416. Assess the following features of Grignard-reagent formation.
| Row | Feature | Description |
| P | Organic halide | Provides the carbon group and halogen |
| Q | Magnesium | Becomes inserted into the carbon–halogen linkage |
| R | Dry ether | Provides a non-protic coordinating medium |
| S | Moisture | Destroys the organomagnesium reagent |
The appropriate evaluation is:
ⓐ. only P and Q are correct
ⓑ. only Q, R, and S are correct
ⓒ. P, Q, R, and S are correct
ⓓ. only P, R, and S are correct
Correct Answer: P, Q, R, and S are correct
Explanation: The organic halide supplies both the carbon skeleton and the halogen represented by \(\mathrm{X}\). Magnesium becomes bonded to carbon and halogen in the product \(\mathrm{R-MgX}\). Dry ether stabilises the reagent without donating a proton. Moisture reacts with the strongly basic carbon centre and forms a hydrocarbon. Every row therefore describes a necessary component or consequence of the preparation.
417. A student states, “The carbon atom of \(\mathrm{R-MgX}\) is electrophilic because it is bonded to a metal.” The best correction is:
ⓐ. the carbon is neutral and never participates in bond formation
ⓑ. the carbon behaves as a radical because magnesium removes one electron
ⓒ. the carbon is positively charged and accepts electron pairs
ⓓ. the \(\mathrm{C-Mg}\) bond polarises carbon nucleophilically
Correct Answer: the \(\mathrm{C-Mg}\) bond polarises carbon nucleophilically
Explanation: Magnesium is much more electropositive than carbon. The shared electrons of the carbon–magnesium bond lie closer to carbon. This gives carbon partial negative charge and carbanion-like reactivity. It can donate electron density to an electrophilic centre and form a new carbon–carbon bond. The presence of a metal does not automatically make the attached carbon electron deficient.

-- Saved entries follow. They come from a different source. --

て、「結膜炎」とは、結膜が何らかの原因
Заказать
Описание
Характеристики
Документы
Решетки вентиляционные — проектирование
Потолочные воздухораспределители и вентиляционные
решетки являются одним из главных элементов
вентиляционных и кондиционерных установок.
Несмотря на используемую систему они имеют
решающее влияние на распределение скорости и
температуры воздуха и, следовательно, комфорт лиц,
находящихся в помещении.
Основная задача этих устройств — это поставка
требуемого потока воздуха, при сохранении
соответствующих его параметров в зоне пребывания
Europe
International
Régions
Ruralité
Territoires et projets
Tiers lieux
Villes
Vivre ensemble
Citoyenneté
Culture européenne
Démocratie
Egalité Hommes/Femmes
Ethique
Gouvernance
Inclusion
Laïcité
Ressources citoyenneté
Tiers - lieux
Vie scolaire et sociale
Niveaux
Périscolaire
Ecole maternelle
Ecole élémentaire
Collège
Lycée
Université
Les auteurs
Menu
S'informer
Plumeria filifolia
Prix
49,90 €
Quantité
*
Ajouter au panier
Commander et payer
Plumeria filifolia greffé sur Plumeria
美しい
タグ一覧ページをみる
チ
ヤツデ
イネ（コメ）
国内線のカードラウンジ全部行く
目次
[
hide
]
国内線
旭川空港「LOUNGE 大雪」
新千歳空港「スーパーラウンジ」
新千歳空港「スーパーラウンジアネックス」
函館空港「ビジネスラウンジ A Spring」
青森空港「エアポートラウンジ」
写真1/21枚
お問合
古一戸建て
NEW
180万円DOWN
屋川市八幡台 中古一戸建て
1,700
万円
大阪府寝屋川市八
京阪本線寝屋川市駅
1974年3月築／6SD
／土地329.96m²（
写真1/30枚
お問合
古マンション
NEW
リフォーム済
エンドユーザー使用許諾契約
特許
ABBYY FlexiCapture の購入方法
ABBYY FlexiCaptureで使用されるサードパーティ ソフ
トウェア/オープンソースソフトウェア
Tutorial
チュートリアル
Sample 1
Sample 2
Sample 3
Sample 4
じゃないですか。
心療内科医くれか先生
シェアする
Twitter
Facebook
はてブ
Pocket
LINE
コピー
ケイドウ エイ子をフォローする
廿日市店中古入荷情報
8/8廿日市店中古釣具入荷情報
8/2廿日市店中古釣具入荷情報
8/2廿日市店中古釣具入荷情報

418. A student attempts to prepare ethylmagnesium bromide using freshly distilled bromoethane but a flask that was rinsed with water and not dried. The most likely outcome is:
ⓐ. much of the Grignard reagent is converted into ethane
ⓑ. ethylmagnesium bromide is converted selectively into butane
ⓒ. bromoethane forms ethanol without consuming magnesium
ⓓ. water acts only as an inert solvent
Correct Answer: much of the Grignard reagent is converted into ethane
Explanation: Any ethylmagnesium bromide formed encounters water remaining on the flask surface. Its carbanion-like ethyl carbon removes a proton from water. The organic product of this protonation is ethane, \(\mathrm{C_2H_6}\). The useful Grignard reagent is therefore consumed as quickly as it forms. A reaction vessel can appear clean yet still be unsuitable if it contains traces of moisture.

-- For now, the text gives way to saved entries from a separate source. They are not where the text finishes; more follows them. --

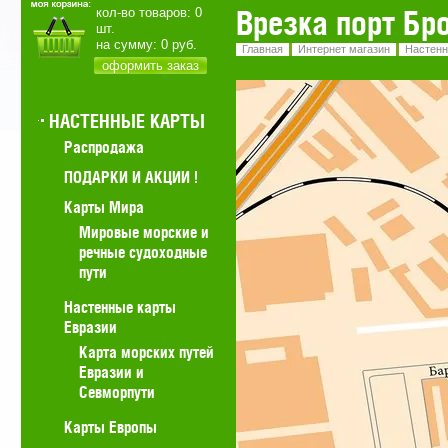
Врезка порт Бр
кол-во товаров:
0
шт.
на сумму:
0
руб.
Главная
Интернет магазин
Настенн
оформить заказ
НАСТЕННЫЕ КАРТЫ
Распродажа
ПОДАРКИ И АКЦИИ !
Карты Мира
Мировые морские и
речные судоходные
пути
Настенные карты
Евразии
Карта морских путей
Евразии и
Севморпути
Карты Европы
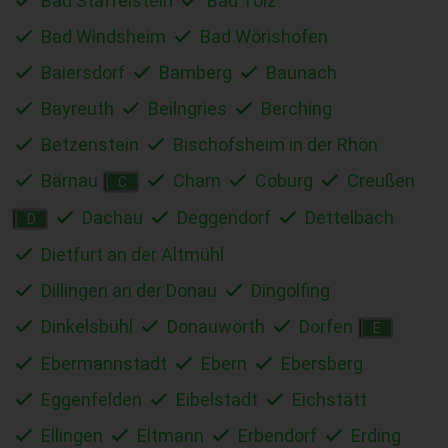
Bad Staffelstein
Bad Tölz
Bad Windsheim
Bad Wörishofen
Baiersdorf
Bamberg
Baunach
Bayreuth
Beilngries
Berching
Betzenstein
Bischofsheim in der Rhön
Bärnau
Cham
Coburg
Creußen
C
Dachau
Deggendorf
Dettelbach
D
Dietfurt an der Altmühl
Dillingen an der Donau
Dingolfing
Dinkelsbühl
Donauwörth
Dorfen
E
Ebermannstadt
Ebern
Ebersberg
Eggenfelden
Eibelstadt
Eichstätt
Ellingen
Eltmann
Erbendorf
Erding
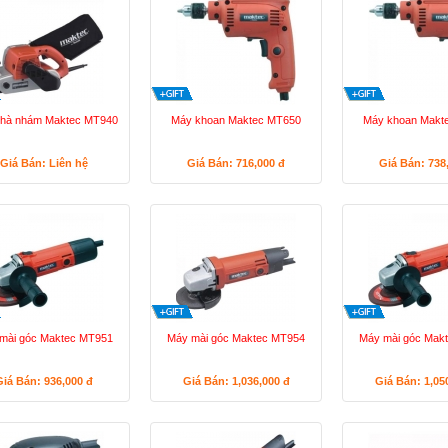
hà nhám Maktec MT940
Máy khoan Maktec MT650
Máy khoan Makt
Giá Bán: Liên hệ
Giá Bán: 716,000
đ
Giá Bán: 738
mài góc Maktec MT951
Máy mài góc Maktec MT954
Máy mài góc Mak
Giá Bán: 936,000
đ
Giá Bán: 1,036,000
đ
Giá Bán: 1,05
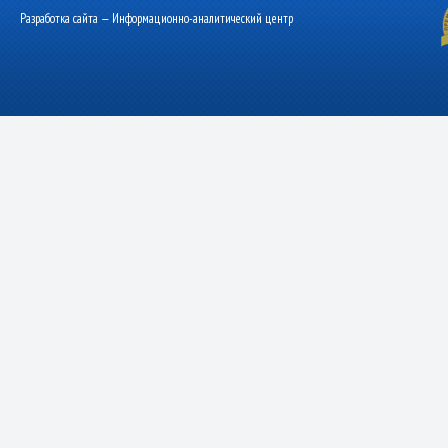
Разработка сайта — Информационно-аналитический центр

419. Methylmagnesium bromide reacts with water to form:
ⓐ. methanol
ⓑ. methane
ⓒ. ethane
ⓓ. methanoic acid
Correct Answer: methane
Explanation: The methyl carbon of \(\mathrm{CH_3MgBr}\) has strong carbanion-like character. It accepts a proton from water. Protonation converts the methyl group into \(\mathrm{CH_4}\). The organic product is therefore methane rather than methanol. The reaction demonstrates why Grignard reagents cannot be handled in aqueous media.

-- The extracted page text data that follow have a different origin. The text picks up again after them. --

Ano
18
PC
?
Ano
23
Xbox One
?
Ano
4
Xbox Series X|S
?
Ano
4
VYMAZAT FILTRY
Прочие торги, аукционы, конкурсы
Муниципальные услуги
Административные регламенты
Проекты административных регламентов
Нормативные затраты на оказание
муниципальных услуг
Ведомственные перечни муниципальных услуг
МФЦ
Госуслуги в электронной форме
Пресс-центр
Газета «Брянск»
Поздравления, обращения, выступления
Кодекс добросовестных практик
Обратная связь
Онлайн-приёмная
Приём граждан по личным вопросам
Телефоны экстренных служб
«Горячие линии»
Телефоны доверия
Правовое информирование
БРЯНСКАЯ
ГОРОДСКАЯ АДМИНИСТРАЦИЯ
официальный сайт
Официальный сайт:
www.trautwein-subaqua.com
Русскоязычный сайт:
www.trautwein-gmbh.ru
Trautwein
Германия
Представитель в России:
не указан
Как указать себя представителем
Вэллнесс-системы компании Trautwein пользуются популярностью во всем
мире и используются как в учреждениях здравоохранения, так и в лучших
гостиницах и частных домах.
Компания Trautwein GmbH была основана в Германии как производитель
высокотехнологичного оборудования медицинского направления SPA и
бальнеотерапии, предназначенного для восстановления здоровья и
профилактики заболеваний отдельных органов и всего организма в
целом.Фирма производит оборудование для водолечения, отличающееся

420. A reaction mixture intended to contain propylmagnesium bromide is accidentally exposed to moist air. Analysis later detects propane and very little organomagnesium compound. The observation is best explained by:
ⓐ. moisture protonated the propyl group
ⓑ. Wurtz coupling of two propyl groups by oxygen
ⓒ. oxidation of propane into the Grignard reagent
ⓓ. substitution of bromide by atmospheric nitrogen
Correct Answer: moisture protonated the propyl group
Explanation: Moist air supplies small amounts of water vapour. Propylmagnesium bromide reacts rapidly with this moisture because its propyl carbon is strongly basic. Proton transfer forms propane and destroys the organomagnesium reagent. Oxygen or nitrogen is not required to explain the main product. The observation is therefore evidence of inadequate exclusion of moisture during handling.